To minimize the emission of hazardous chemicals in the environment fast detection and location of leakages in technical installations are of great importance. Examples for this are leakages in pipelines and tanks, the emission of substances from production plants of the chemical industry or from chemical landfills. Because of the spatial extension of these installations a distributed measuring technique is necessary. In this work an instrumental set-up is presented which is suitable for the distributed measurement of chemicals. The different parameters influencing the sensor system response were characterized.

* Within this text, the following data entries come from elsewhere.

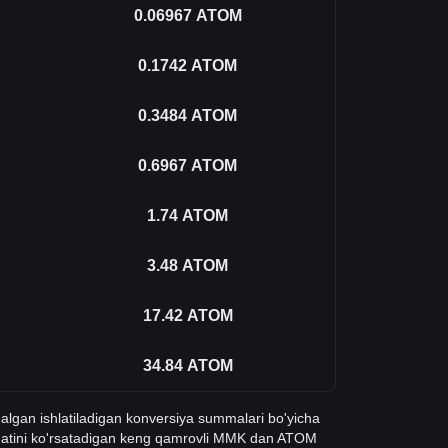
0.06967
ATOM
0.1742
ATOM
0.3484
ATOM
0.6967
ATOM
1.74
ATOM
3.48
ATOM
17.42
ATOM
34.84
ATOM
qalgan ishlatiladigan konversiya summalari bo'yicha
atini ko'rsatadigan keng qamrovli MMK dan ATOM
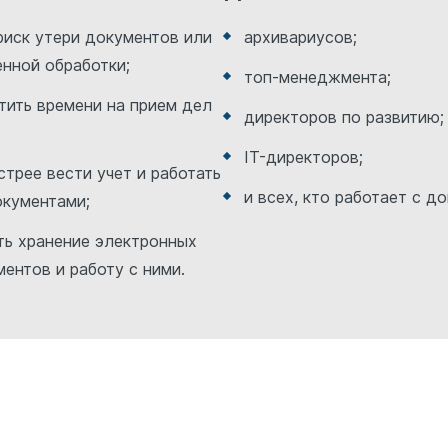
риск утери документов или
архивариусов;
нной обработки;
топ-менеджмента;
тить времени на прием дел
директоров по развитию;
IT-директоров;
стрее вести учет и работать
и всех, кто работает с д
окументами;
ть хранение электронных
ентов и работу с ними.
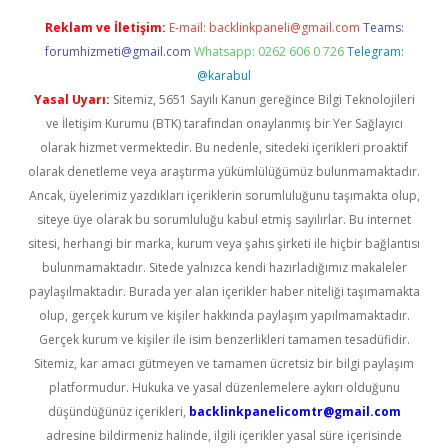
Reklam ve İletişim:
E-mail:
backlinkpaneli@gmail.com
Teams:
forumhizmeti@gmail.com
Whatsapp: 0262 606 0 726
Telegram:
@karabul
Yasal Uyarı:
Sitemiz, 5651 Sayılı Kanun gereğince Bilgi Teknolojileri
ve İletişim Kurumu (BTK) tarafından onaylanmış bir Yer Sağlayıcı
olarak hizmet vermektedir. Bu nedenle, sitedeki içerikleri proaktif
olarak denetleme veya araştırma yükümlülüğümüz bulunmamaktadır.
Ancak, üyelerimiz yazdıkları içeriklerin sorumluluğunu taşımakta olup,
siteye üye olarak bu sorumluluğu kabul etmiş sayılırlar. Bu internet
sitesi, herhangi bir marka, kurum veya şahıs şirketi ile hiçbir bağlantısı
bulunmamaktadır. Sitede yalnızca kendi hazırladığımız makaleler
paylaşılmaktadır. Burada yer alan içerikler haber niteliği taşımamakta
olup, gerçek kurum ve kişiler hakkında paylaşım yapılmamaktadır.
Gerçek kurum ve kişiler ile isim benzerlikleri tamamen tesadüfidir.
Sitemiz, kar amacı gütmeyen ve tamamen ücretsiz bir bilgi paylaşım
platformudur. Hukuka ve yasal düzenlemelere aykırı olduğunu
düşündüğünüz içerikleri,
backlinkpanelicomtr@gmail.com
adresine bildirmeniz halinde, ilgili içerikler yasal süre içerisinde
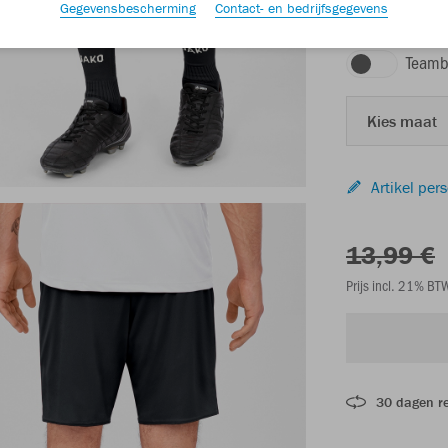
Gegevensbescherming
Contact- en bedrijfsgegevens
zwart
Teamb
Kies maat
Artikel per
13,99 €
Prijs incl. 21% B
30 dagen r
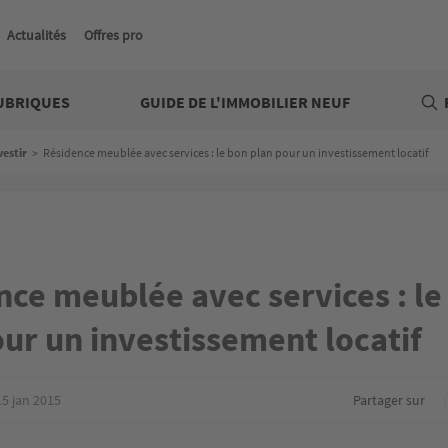
Actualités
Offres pro
UBRIQUES
GUIDE DE L'IMMOBILIER NEUF
vestir
>
Résidence meublée avec services : le bon plan pour un investissement locatif
nce meublée avec services : le
ur un investissement locatif
15 jan 2015
Partager sur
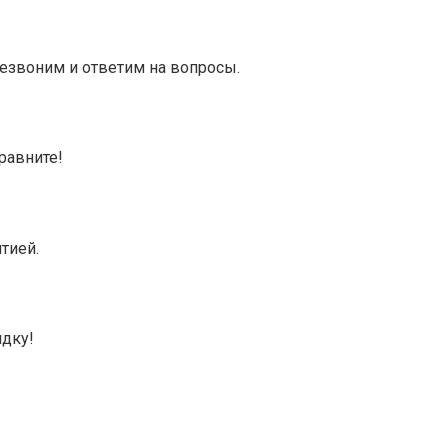
резвоним и ответим на вопросы.
равните!
тией.
идку!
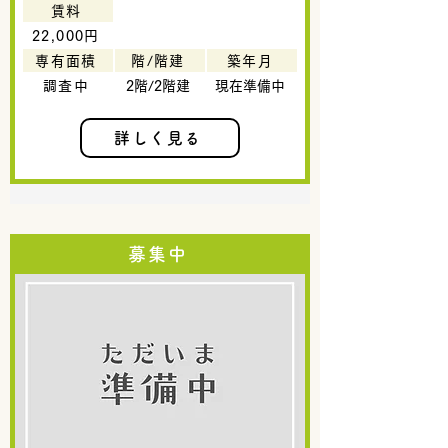
賃料
22,000円
専有面積
階/階建
築年月
調査中
2階/2階建
現在準備中
詳しく見る
募集中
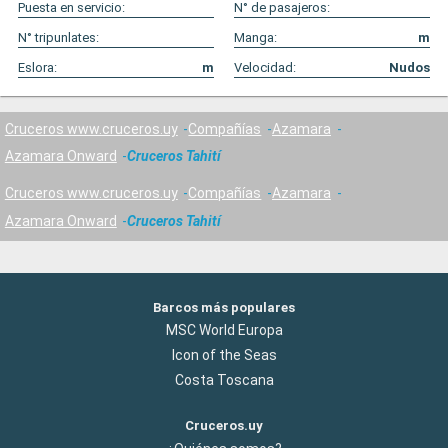
Puesta en servicio:
N° de pasajeros:
N° tripunlates:
Manga:
m
Eslora:
m
Velocidad:
Nudos
Cruceros www.cruceros.uy
Compañías
Azamara
Azamara Onward
Cruceros Tahití
Cruceros www.cruceros.uy
Compañías
Azamara
Azamara Onward
Cruceros Tahití
Barcos más populares
MSC World Europa
Icon of the Seas
Costa Toscana
Cruceros.uy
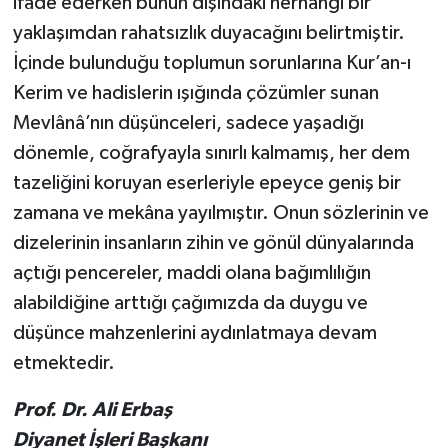
ifade ederken bunun dışındaki herhangi bir
Yalova Müftülüğü
yaklaşımdan rahatsızlık duyacağını belirtmiştir.
İçinde bulunduğu toplumun sorunlarına Kur’an-ı
Yozgat Müftülüğü
Kerim ve hadislerin ışığında çözümler sunan
Mevlânâ’nın düşünceleri, sadece yaşadığı
Zonguldak Müftülüğü
dönemle, coğrafyayla sınırlı kalmamış, her dem
tazeliğini koruyan eserleriyle epeyce geniş bir
zamana ve mekâna yayılmıştır. Onun sözlerinin ve
dizelerinin insanların zihin ve gönül dünyalarında
açtığı pencereler, maddi olana bağımlılığın
alabildiğine arttığı çağımızda da duygu ve
düşünce mahzenlerini aydınlatmaya devam
etmektedir.
Prof. Dr. Ali Erbaş
Diyanet İşleri Başkanı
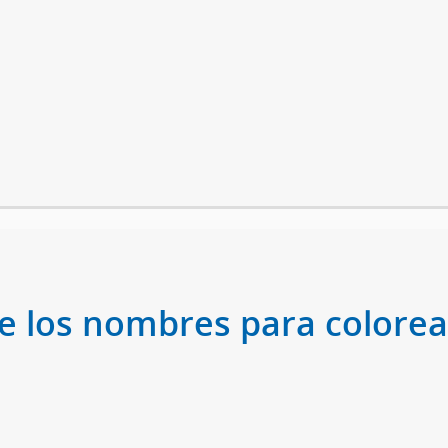
de los nombres para colorear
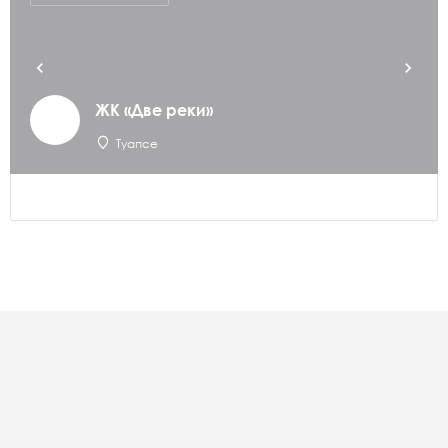
ЖК «Две реки»
Туапсе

To achieve a distributed measurement of chemicals the principle of Optical Time Domain Reflectometry (OTDR) is used. OTDR is a well-known technique for characterization of fiber-optic communication systems or for the distributed sensing of physical parameters using optical fibers. It allows to get information from every point along the fiber. Short light pulses are coupled into a polymer clad silica fiber. While the light is guided through the fiber a part of it is scattered and transported back to the front end of the fiber. The light signals are focussed on a fast photo detector. The whole process is registered in the time domain by a digitizing oscilloscope. Since the light guiding properties of the fiber are affected through the evanescent field by chemical substances enriched in the silicone cladding of the fiber the shape of the backscatter signal is changed at the corresponding position where the fiber is in contact with a chemical. By knowing the time delay between excitation pulse and change in the backscatter signal and the light velocity in the fiber the position of the chemical along the fiber can be determined. For the measurements two different laser diodes were used operating at 683 nm and 850 nm with a peak power of 130 mW and 5 W and pulse widths of 6 ns and 20 ns, respectively.

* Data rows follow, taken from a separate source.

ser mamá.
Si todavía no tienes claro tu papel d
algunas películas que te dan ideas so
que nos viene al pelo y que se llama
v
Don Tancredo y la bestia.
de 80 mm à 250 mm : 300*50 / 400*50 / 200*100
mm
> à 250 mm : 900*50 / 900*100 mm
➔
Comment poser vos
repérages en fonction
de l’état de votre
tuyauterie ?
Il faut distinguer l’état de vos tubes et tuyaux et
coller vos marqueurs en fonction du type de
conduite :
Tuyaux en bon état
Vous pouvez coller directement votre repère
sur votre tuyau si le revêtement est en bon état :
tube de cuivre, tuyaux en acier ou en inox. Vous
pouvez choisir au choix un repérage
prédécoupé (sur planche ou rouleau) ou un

The change in the backscatter signal is caused either by refractive index changes or by the absorption and fluorescence properties in the fiber cladding due to the penetrating compound. The different effects lead to distinct patterns in the OTDR-return function so that they can clearly be separated from each other and from signals originating from mechanical defects in the fiber. Besides a complete localization of chemicals along a certain fiber length also the determination of concentration is possible because signal intensities are quantitatively correlated to the concentration of the analyte. The highest sensitivity has been obtained for fluorescence measurements, where a Rhodamine800 concentration of 5.010-9 mol/l could be detected. The sensitivity in absorption-based response signals mainly depends on the molar absorptivity of the analyte at the laser wavelength. The signal intensities caused by the change of the refractive index are influenced by the refractive index of the analyte. In addition, the width of the backscatter signal increases linearly with the length of fiber that contacts the analyte solution, thus allowing an exact determination of the extension of the chemical contamination along the fiber. Another parameter influencing the response signal of the distributed sensor is the bend radius of the fiber. It was found out that increasing bend radii lead to decreasing signal intensities while bend radii > 6 cm do not affect the signal. The temperature of the surrounding medium also influences the "chemical" backscatter signals. The signal intensities increase with decreasing temperature by 1.6 % per °C. A fiber diameter of 200 µm has been found out to be the optimum value because measurements with this fiber lead to a maximal signal intensity. Finally, measurements with crude oil samples were carried through and demonstrated the feasibility of distributed chemical sensing with an OTDR set-up in a real world application.